- Document passage:
::::::::

Every year, I dread New Year's Eve.  It's my least favorite holiday.  I don't like the pressure to have fun (if you're a new reader, I'm not very good at having fun).  I don't like the pressure to improve oneself that comes with a new year.  I don't like the idea that the bleakest part of the year is also supposed to be a new beginning.  Gross.

 

The past couple of years, I've made a vision board for myself in January with goals for the year.  This year, I didn't accomplish many of my goals.  I did not even read all the books I promised to read.  I'll end the year having finished only 32 books (unless I just manage to squeeze another in during the next few days).  I didn't try something new/scary each and every month.  I definitely did not walk as much as I hoped.  I never accomplished my goal of giving up fast food for six months in a row.  Normally, I'd feel like a real failure.  This year, though, I still feel successful.  The most important goal on the board for 2018 was to begin my year of travel.  And I did it.  I also, not for nothing, finished my Young Adult novel, downsized a great deal of my stuff, and definitely smiled more. 

 

I can't feel failure this year because more than a year ago, I said I was going to do a crazy thing:  quit my job, sell my house, and start a year-long road trip around the United States.  I did all of those things this year...and I still can't really believe it.  As I write this, I'm in Texas.  I spent Christmas with my family in Nashville.  I booked a range of hotels and campsites all over Texas tonight.  I'm headed into a part of the country I've never seen before.  

 

I've spent a big chunk of my life feeling like a failure.  I set myself up for it more often than not.  For many years, I was a failure because I was fat and didn't lose the weight.  I was a failure because I didn't know what I wanted to do with my life.  I was a failure for never finding romantic love and because I had a hard time making friends.  I was a failure for not working harder at my writing and for not sending it out for publication.  I could only see the failures for so, so long.  Depression and loneliness and mourning made me feel I was not good enough.  It is almost an unbelievable dream to be approaching this really triggering time of year and to feel...not like a failure.  It's so small, but it is so affirming.  

 

For 2019, I'm not making a vision board.  Instead, I'm living a vision board.

::::::::

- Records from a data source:
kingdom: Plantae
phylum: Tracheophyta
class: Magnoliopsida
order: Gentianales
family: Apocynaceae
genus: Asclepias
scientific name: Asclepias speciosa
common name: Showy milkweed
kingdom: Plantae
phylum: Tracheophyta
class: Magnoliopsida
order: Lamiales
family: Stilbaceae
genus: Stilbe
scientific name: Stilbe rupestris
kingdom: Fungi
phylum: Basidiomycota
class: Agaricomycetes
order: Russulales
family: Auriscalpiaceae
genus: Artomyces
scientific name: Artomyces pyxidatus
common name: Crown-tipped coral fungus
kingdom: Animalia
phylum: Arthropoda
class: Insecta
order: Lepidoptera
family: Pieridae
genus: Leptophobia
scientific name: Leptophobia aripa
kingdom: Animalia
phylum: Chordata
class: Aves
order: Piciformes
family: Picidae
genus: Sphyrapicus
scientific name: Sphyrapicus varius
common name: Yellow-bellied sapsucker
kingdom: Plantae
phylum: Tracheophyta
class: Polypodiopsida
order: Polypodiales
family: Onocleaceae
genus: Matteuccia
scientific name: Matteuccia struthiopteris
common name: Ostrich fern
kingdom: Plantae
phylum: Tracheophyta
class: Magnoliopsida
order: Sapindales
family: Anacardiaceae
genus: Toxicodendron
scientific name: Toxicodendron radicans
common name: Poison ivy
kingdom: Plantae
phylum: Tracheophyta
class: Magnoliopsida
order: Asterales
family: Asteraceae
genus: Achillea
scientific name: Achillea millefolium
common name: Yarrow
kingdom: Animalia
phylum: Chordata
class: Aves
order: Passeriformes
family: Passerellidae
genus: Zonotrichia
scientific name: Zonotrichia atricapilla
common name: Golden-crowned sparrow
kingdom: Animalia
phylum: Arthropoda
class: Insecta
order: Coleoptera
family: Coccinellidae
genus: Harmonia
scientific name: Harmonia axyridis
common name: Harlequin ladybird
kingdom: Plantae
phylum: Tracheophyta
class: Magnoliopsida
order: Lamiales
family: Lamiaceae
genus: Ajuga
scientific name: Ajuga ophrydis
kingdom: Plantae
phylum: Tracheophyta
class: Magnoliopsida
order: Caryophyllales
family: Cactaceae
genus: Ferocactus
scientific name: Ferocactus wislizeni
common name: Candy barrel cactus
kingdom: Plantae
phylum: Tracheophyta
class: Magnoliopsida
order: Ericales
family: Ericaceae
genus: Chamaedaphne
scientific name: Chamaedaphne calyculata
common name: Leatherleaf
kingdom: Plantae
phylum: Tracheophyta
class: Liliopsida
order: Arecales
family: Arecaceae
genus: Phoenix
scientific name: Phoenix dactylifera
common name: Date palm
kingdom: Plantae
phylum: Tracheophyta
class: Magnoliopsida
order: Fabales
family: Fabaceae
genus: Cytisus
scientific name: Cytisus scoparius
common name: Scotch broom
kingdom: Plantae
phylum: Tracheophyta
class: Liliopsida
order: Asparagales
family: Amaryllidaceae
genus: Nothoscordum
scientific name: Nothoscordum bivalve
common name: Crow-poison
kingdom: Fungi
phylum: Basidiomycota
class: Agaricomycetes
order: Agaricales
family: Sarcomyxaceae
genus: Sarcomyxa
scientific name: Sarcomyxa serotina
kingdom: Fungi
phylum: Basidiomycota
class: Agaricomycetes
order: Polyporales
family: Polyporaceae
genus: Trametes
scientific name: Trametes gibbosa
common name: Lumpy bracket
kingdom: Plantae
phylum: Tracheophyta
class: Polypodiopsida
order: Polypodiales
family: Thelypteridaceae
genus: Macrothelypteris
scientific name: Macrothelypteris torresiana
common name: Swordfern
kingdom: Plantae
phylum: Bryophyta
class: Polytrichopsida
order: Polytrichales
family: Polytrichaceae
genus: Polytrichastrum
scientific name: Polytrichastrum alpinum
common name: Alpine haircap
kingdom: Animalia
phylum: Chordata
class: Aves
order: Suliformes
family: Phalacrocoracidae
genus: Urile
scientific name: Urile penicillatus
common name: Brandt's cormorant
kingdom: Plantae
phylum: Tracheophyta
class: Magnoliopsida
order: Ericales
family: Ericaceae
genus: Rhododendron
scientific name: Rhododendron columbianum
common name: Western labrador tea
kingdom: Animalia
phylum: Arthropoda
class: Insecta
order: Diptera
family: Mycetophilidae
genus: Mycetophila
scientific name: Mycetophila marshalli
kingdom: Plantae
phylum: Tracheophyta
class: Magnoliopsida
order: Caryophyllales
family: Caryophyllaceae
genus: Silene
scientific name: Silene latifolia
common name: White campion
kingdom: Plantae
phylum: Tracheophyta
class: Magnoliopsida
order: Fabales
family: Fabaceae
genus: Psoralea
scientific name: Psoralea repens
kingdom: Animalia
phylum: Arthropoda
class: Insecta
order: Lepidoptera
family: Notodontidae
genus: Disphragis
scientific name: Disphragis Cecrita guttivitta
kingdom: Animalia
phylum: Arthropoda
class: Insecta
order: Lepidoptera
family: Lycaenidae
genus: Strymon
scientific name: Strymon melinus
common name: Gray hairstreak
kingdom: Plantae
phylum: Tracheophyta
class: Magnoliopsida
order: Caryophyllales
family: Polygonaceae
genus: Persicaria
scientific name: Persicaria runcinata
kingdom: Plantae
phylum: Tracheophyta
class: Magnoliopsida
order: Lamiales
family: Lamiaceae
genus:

::::::::

- What the task asks:
Answer these questions about the New Year's Eve post, numbering each answer to match its question.
1. How many books does the writer expect to have finished by the end of the year?
2. Where did the writer spend Christmas?
3. What is the writer doing for 2019 instead of making a vision board?

- Solution to this problem:
1. 32 books, unless the writer manages to read another in the next few days.
2. With family in Nashville.
3. Living a vision board.